The God of the Bible, however, of logically necessity, does not exist as creation, but as Creator, to whom no deteriorative (outworking) process, flicker of personality or breach of sufficiency by will is applicable, a mere confusion with creation, as if Einstein WERE E=mc2. Indeed, those who wish to think in this anthropomorphic manner are involving themselves in an irrelevancy, another model, a mixed up confusion of concepts. What is of creation is one thing, one mode; what creates absolutely is another. The latter is wholly dependent on the former; the former not at all on the as yet non-existent latter. What He is thus is defined.

As to those who invent other models, their locale is with some demi-urge that is being thought about and then confused with God. That leaves the necessity for God Himself right out of the equation, and hence the creation out  of it also; but the creation is.

And so is God. He does not wear out in will or being, in composite self-sufficiency, all in one, One in all, in mutuality or in anything which constitutes His Being, either psychically or mentally or volitionally, but being self-sufficient remains unmoved; nor is He subject to those underlying processes or inherent potentials for ruin which would make Him otherwise. From the first such an imagined  Being would itself be inherently involved in creation, before He did it; and that is again, impossible, self-contradictory. If it did not exist, He could not be part of its ways, participant in its products. Since He made it exist, it is in itself extraneous to He being, though not to His wishes. In the beginning God was; and creation was produced; not vice versa.

What accounts for things has to be there, not a hybrid, which merely invokes clashing terminology and principles.
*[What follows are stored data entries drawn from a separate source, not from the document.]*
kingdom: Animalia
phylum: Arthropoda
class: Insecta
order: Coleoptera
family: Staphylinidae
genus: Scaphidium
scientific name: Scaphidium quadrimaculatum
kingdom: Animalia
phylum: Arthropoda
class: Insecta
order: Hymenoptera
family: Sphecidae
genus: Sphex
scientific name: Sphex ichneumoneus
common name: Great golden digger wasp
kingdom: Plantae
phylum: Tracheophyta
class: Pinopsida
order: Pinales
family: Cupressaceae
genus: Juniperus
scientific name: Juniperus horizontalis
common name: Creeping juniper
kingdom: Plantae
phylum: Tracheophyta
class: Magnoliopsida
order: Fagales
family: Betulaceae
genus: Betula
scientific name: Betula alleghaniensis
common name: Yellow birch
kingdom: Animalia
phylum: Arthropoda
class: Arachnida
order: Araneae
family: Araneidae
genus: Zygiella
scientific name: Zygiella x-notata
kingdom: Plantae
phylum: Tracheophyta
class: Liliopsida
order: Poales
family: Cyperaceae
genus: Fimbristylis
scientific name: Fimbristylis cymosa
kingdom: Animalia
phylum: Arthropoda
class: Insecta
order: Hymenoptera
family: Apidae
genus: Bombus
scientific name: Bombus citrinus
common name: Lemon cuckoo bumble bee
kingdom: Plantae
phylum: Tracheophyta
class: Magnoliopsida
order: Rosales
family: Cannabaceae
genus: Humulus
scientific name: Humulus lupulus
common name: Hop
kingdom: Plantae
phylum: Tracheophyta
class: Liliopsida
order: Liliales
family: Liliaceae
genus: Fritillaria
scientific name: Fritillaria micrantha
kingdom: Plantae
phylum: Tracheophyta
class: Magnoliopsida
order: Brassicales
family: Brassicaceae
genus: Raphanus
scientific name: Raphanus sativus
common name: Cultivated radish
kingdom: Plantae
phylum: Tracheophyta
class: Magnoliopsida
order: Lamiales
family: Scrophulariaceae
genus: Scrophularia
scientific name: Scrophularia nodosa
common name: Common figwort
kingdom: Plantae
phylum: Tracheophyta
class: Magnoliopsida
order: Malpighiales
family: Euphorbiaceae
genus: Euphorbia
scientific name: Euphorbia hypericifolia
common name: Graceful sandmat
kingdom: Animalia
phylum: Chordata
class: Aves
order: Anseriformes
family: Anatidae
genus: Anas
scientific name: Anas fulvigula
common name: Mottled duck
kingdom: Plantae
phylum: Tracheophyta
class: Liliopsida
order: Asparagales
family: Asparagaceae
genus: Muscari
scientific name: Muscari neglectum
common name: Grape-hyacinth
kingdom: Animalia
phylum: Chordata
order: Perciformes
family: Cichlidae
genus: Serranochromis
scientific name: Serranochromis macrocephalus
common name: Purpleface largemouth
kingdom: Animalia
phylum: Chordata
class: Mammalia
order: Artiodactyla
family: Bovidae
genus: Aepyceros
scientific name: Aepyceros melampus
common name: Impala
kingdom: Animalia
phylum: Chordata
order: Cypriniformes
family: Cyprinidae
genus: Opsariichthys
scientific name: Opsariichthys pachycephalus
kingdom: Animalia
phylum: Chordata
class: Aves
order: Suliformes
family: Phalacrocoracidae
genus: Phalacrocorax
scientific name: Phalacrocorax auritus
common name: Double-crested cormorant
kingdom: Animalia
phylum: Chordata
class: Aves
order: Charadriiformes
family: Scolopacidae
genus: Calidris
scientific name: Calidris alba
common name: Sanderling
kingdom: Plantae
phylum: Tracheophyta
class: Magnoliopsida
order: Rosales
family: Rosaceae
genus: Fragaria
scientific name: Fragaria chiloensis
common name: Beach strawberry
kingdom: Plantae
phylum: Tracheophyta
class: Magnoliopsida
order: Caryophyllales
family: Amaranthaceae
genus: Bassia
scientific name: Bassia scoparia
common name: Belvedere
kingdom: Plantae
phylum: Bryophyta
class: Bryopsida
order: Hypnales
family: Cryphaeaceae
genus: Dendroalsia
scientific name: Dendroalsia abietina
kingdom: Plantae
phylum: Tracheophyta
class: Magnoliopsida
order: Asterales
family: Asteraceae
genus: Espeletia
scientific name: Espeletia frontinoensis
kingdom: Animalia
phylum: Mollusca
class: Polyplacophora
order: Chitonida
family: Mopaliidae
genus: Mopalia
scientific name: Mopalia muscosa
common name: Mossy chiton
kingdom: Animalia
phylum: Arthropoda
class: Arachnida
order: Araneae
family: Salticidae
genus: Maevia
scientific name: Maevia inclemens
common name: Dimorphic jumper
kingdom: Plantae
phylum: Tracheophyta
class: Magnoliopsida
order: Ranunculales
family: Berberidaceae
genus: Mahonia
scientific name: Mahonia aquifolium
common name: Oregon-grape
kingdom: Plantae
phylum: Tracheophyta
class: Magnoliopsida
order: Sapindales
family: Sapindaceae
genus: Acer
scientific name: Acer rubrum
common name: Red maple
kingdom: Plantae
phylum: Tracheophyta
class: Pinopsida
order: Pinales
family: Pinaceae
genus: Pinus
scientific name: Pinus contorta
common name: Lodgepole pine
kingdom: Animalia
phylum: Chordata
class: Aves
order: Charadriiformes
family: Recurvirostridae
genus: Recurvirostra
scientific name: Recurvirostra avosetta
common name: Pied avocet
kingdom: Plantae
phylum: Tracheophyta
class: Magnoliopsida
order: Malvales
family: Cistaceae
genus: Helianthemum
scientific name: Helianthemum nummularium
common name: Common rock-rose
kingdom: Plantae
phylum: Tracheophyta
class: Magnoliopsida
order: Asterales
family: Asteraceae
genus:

If God were to change, then there would be in Himself what produces such desire, namely a lack of self-sufficiency, a void, a desire, a lack, a disproportion, a condition, a limit. The disproportion indicates a deficiency, an insufficiency, a vulnerability, a despatch from all inclusive independence by nature. All sorts of demi-urges can live and die as imagination dictates, and facts do not; but they are simply irrelevant to the issue. It is simply to change the subject. That however does not change God!